Exercise material =
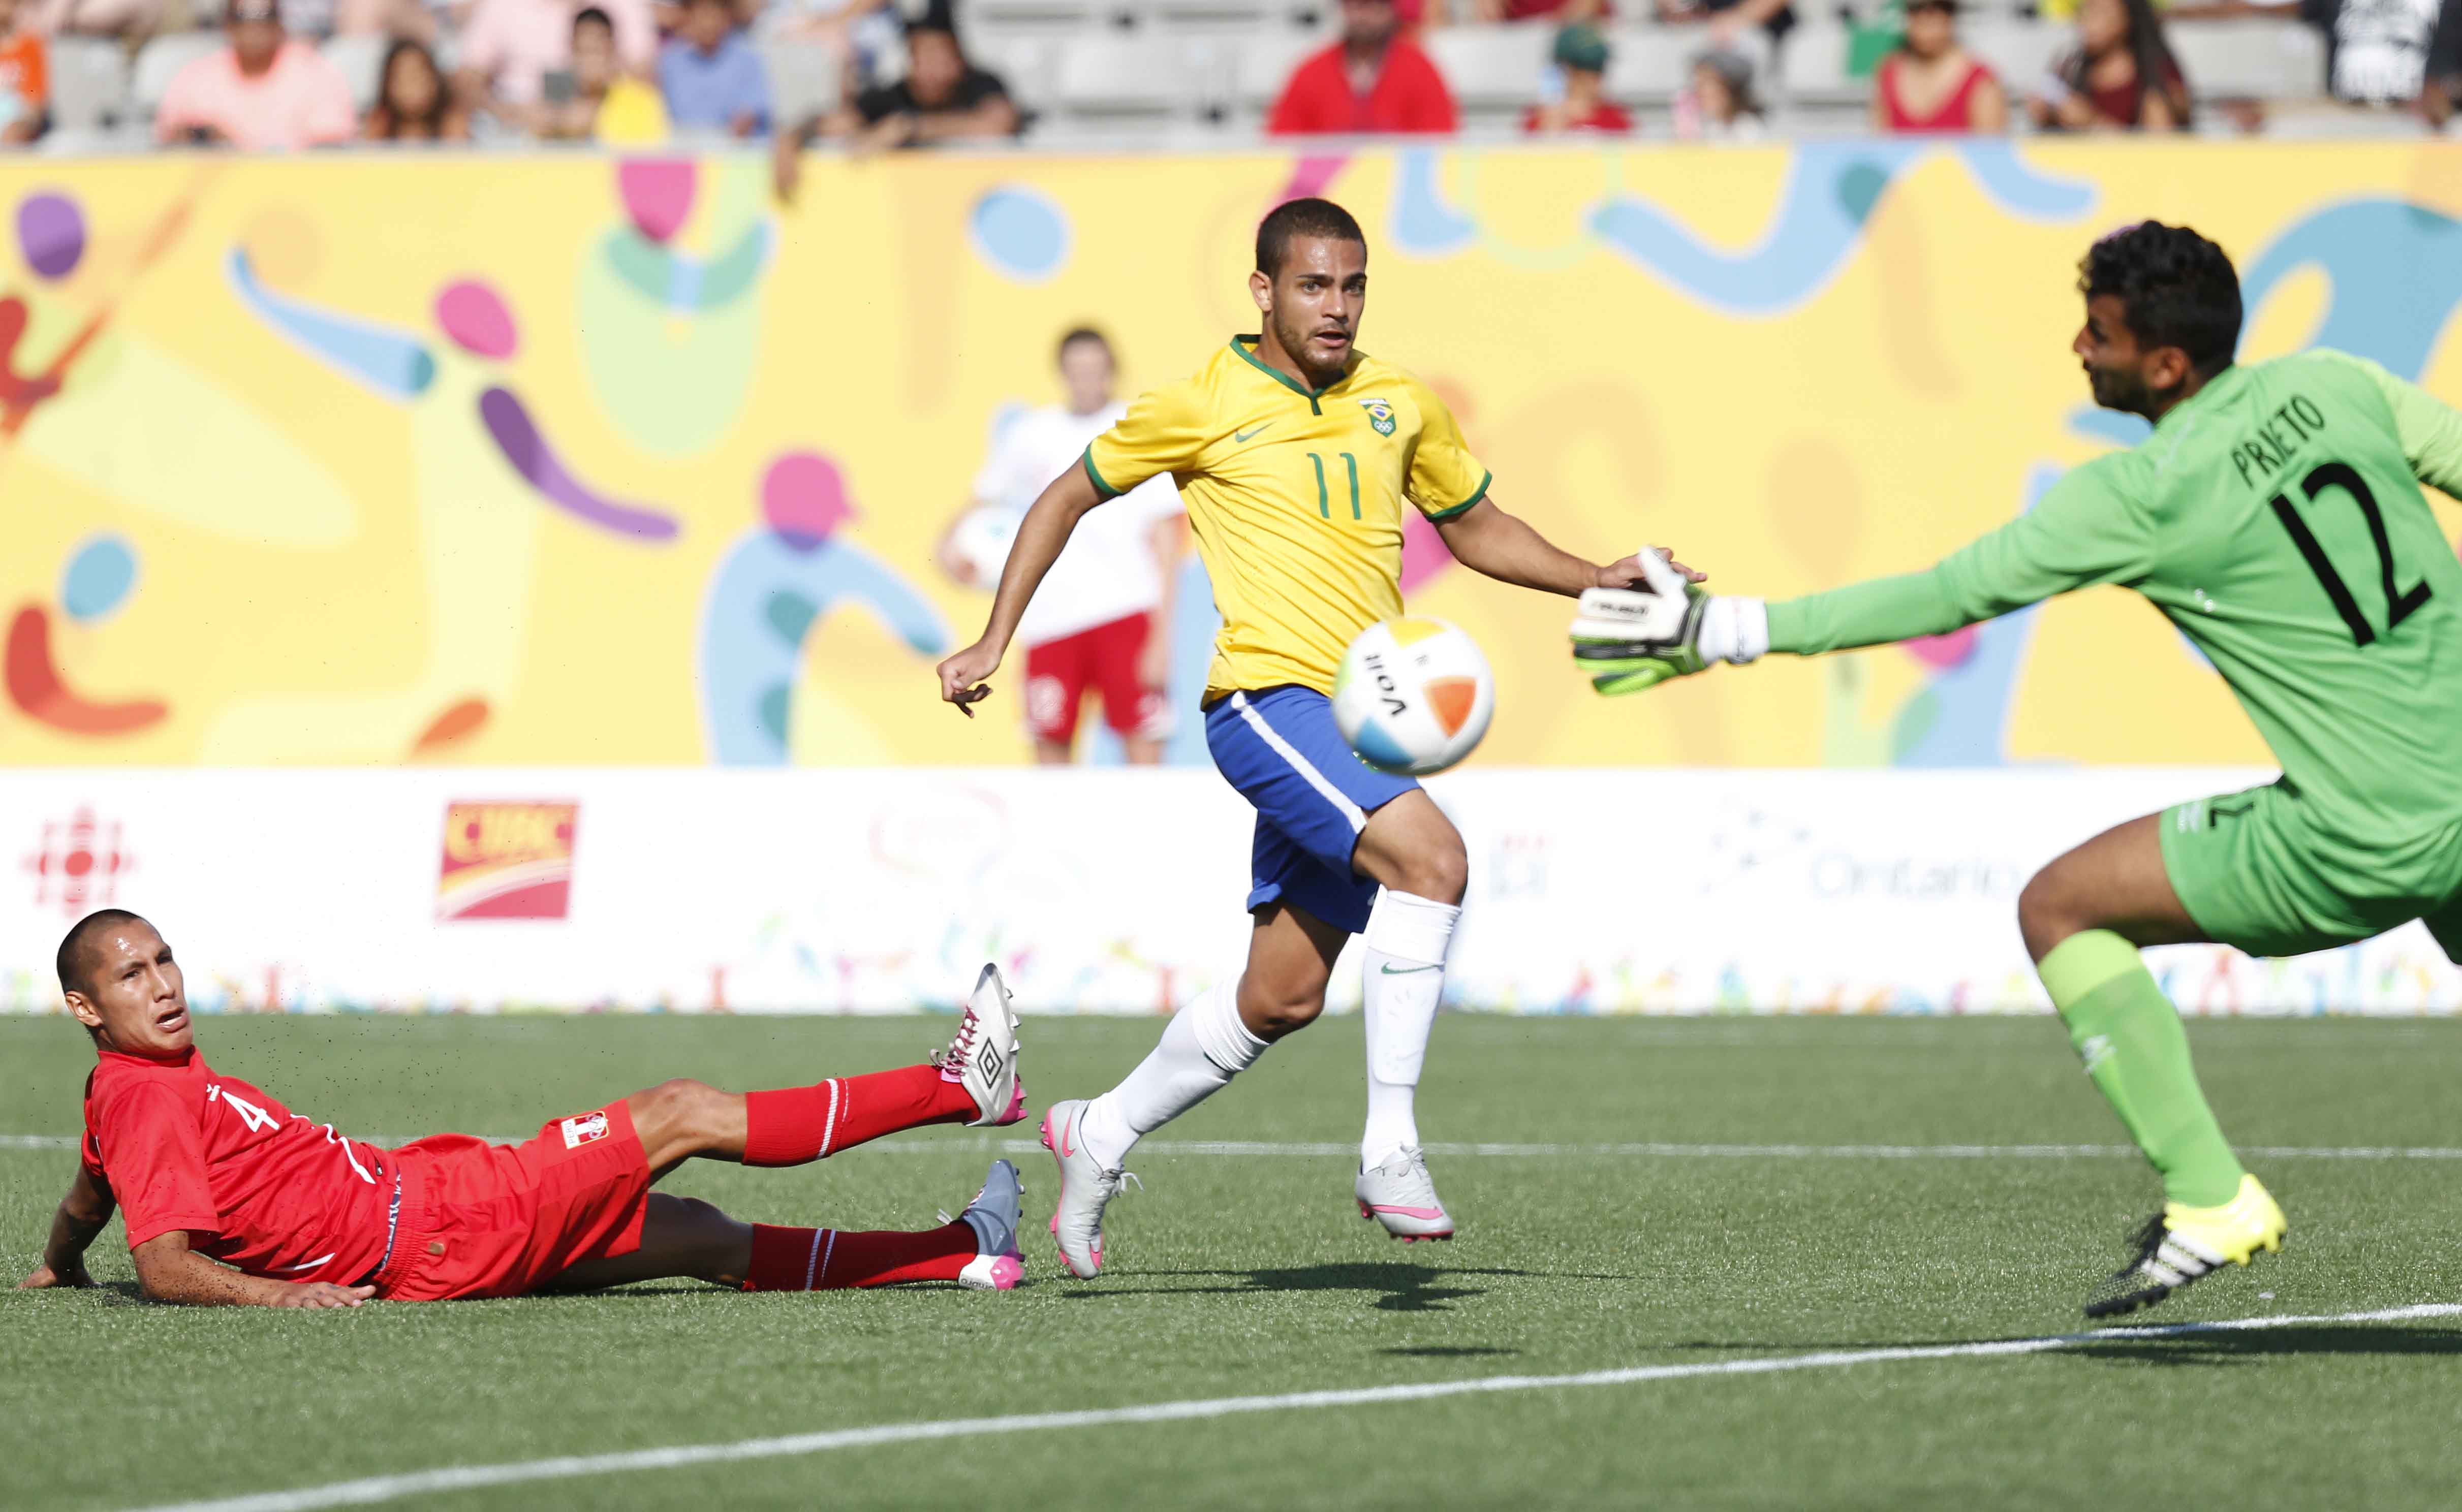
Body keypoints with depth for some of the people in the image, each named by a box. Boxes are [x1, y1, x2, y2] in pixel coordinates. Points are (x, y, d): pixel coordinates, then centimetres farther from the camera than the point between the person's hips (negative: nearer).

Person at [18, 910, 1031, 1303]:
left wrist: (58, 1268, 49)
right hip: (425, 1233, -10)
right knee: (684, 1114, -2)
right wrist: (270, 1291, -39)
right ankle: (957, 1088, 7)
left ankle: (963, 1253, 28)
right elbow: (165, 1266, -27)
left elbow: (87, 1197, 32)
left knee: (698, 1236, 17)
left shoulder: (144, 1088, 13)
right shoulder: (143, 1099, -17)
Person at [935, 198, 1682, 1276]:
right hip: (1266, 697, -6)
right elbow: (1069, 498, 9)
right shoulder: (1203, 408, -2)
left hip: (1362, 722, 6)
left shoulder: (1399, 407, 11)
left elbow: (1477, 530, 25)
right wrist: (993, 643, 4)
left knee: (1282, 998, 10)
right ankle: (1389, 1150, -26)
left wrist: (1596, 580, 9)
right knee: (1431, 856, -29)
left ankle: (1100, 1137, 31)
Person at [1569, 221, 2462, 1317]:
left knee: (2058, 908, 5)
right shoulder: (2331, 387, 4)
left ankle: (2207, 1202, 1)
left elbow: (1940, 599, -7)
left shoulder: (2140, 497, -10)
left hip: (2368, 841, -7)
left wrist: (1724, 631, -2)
--
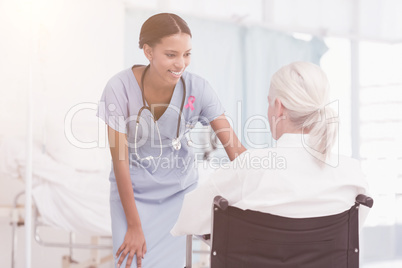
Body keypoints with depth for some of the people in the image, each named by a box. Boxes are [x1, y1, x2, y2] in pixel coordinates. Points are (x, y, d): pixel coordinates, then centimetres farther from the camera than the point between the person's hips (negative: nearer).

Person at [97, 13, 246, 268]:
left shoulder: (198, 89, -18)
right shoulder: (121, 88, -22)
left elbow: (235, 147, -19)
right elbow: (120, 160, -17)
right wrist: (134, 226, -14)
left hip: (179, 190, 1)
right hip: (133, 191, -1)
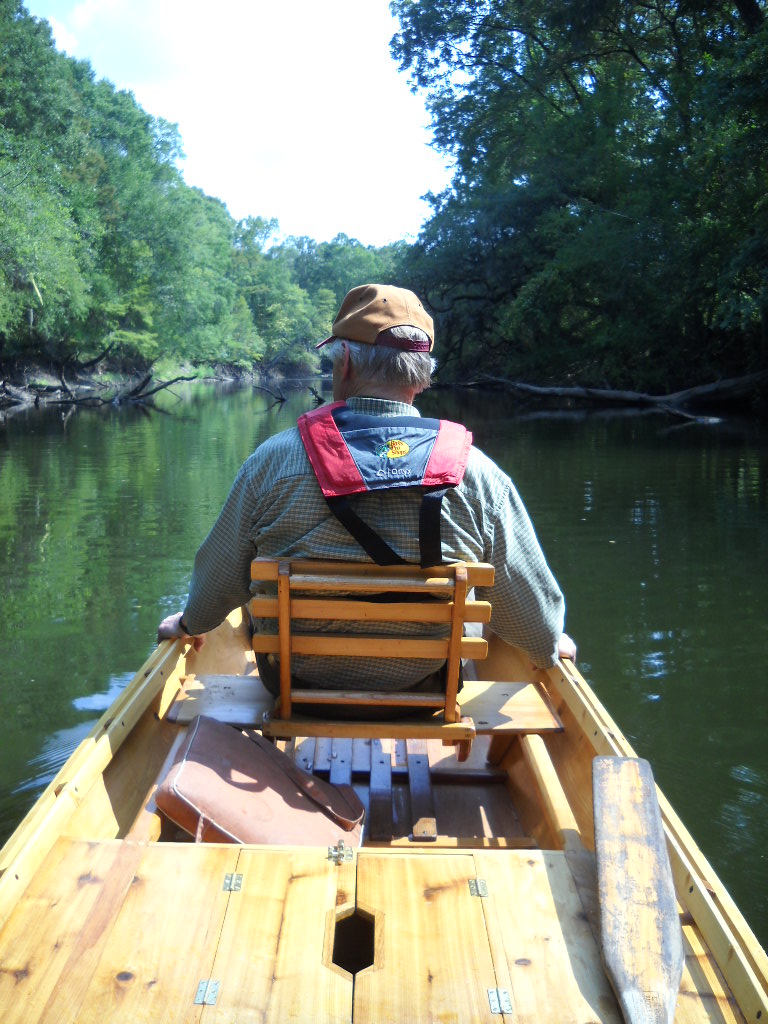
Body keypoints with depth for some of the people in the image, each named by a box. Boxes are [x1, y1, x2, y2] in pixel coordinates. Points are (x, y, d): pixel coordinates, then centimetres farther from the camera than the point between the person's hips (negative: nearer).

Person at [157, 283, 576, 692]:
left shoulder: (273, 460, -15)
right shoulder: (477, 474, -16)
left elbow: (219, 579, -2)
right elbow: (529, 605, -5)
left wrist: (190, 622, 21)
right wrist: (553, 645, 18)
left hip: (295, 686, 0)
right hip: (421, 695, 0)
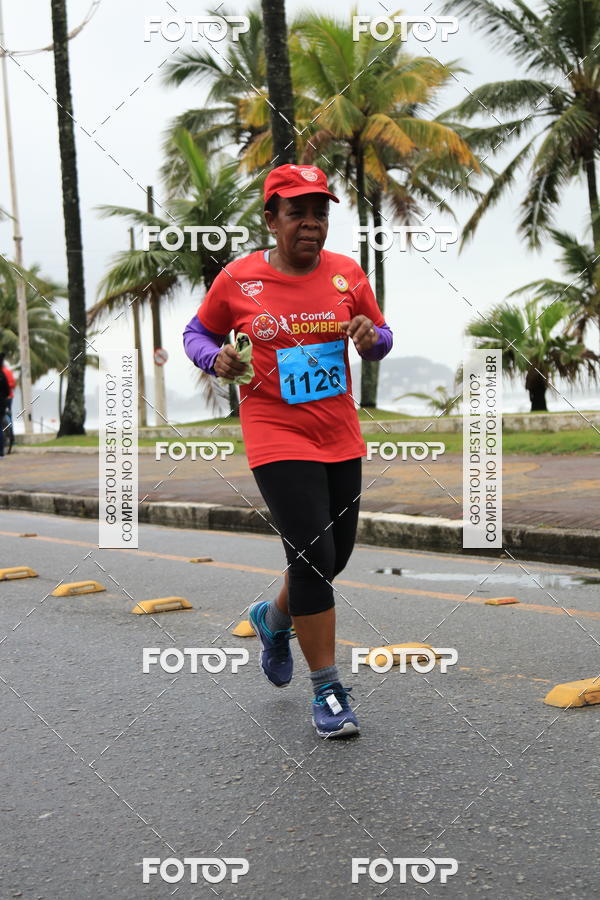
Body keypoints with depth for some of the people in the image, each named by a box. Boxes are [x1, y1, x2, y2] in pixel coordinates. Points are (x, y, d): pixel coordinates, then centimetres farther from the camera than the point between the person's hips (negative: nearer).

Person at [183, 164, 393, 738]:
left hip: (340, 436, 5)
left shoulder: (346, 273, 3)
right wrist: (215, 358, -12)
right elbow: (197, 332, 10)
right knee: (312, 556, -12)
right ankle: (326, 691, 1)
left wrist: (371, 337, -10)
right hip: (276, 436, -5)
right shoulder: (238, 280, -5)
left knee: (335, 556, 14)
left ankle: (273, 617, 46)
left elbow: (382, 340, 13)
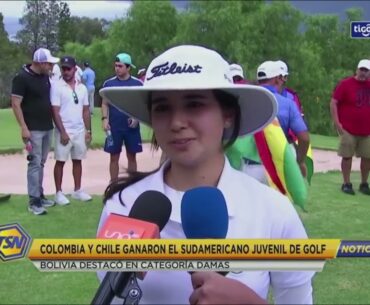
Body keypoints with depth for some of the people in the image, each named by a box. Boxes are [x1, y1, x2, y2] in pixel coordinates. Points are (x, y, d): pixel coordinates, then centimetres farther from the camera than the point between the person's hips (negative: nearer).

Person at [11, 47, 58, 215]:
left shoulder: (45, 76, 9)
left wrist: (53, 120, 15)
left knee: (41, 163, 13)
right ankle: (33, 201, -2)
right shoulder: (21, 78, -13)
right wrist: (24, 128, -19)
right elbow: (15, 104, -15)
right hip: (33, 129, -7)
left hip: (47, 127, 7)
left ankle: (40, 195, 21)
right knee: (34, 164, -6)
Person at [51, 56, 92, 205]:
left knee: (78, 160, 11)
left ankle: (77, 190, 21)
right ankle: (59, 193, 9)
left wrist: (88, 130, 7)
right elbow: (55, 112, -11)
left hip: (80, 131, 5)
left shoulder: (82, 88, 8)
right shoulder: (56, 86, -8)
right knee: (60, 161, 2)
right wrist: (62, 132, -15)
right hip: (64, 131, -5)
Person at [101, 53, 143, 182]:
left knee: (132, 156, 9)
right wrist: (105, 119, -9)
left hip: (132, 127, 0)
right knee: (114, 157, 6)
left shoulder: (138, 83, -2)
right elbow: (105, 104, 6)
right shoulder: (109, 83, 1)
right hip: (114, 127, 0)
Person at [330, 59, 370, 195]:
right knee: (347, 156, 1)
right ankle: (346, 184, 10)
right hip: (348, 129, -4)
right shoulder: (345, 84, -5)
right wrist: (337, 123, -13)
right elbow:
* * *
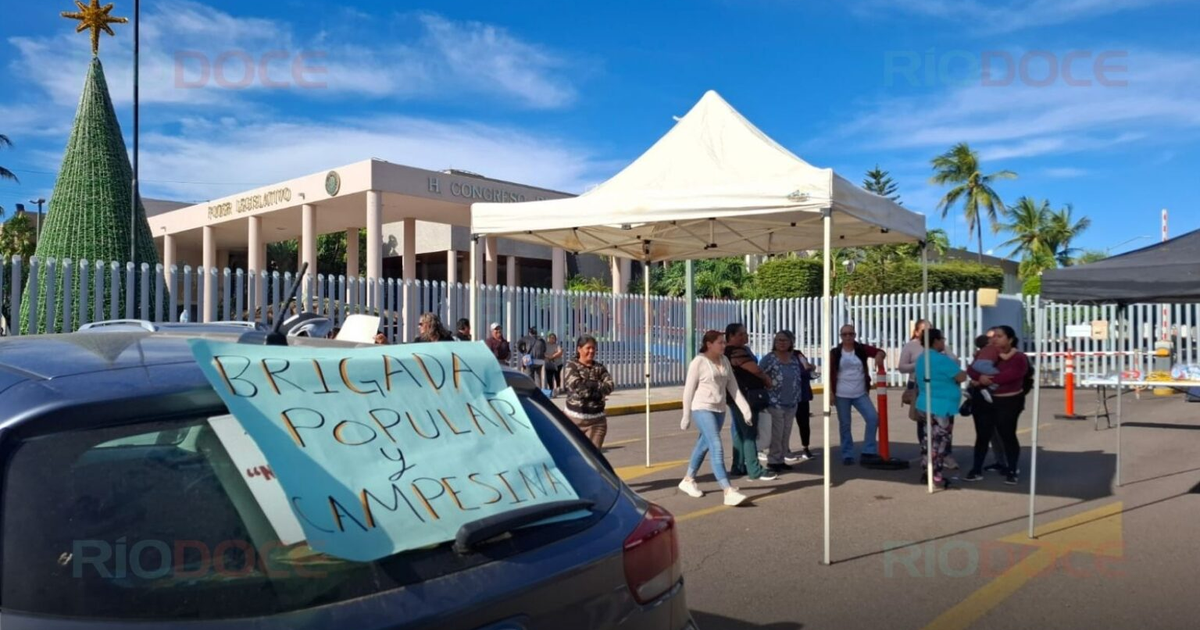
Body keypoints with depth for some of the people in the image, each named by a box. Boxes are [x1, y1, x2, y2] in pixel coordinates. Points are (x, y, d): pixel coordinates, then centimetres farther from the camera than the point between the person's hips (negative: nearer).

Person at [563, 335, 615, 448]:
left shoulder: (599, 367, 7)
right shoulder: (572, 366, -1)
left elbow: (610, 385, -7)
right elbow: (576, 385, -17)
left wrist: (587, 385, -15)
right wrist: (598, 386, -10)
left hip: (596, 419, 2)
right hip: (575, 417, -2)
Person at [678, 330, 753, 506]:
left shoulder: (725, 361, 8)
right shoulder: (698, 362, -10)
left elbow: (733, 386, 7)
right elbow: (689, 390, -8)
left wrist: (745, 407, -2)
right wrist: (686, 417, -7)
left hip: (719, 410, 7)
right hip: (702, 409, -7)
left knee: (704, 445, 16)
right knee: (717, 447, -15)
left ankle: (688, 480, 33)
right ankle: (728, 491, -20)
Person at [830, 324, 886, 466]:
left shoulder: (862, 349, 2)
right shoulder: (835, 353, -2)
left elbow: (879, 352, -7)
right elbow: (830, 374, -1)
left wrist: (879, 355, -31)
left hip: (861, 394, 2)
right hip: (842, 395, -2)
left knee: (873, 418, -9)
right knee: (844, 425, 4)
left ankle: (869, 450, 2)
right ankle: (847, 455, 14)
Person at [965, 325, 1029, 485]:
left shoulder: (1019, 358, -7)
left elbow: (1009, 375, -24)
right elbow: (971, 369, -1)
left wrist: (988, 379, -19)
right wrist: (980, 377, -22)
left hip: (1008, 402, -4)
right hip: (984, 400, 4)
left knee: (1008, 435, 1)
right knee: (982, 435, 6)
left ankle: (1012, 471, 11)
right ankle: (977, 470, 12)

Exercise requirements = Rewrite everything from the line containing "left elbow: (1477, 530, 25)" down to and including the line containing "left hip: (2368, 841, -7)", offsetting every number in the keypoint triples by 66. Leave the box coordinates and all other text as they are.

Solution for this problem =
left elbow: (1543, 596, 91)
right wrist: (1059, 709, 70)
left knee: (1348, 1064, 76)
right ankle: (1455, 1216, 40)
left wrist: (1662, 646, 75)
right knee: (1497, 922, 37)
left ankle: (1166, 1203, 97)
Person at [1569, 221, 2462, 1317]:
left knee: (2124, 974, 71)
right shoulder: (2397, 453, 70)
left ankle: (2273, 1268, 67)
left elbow: (2006, 665, 59)
left shoulder: (2206, 563, 56)
left hip: (2434, 907, 59)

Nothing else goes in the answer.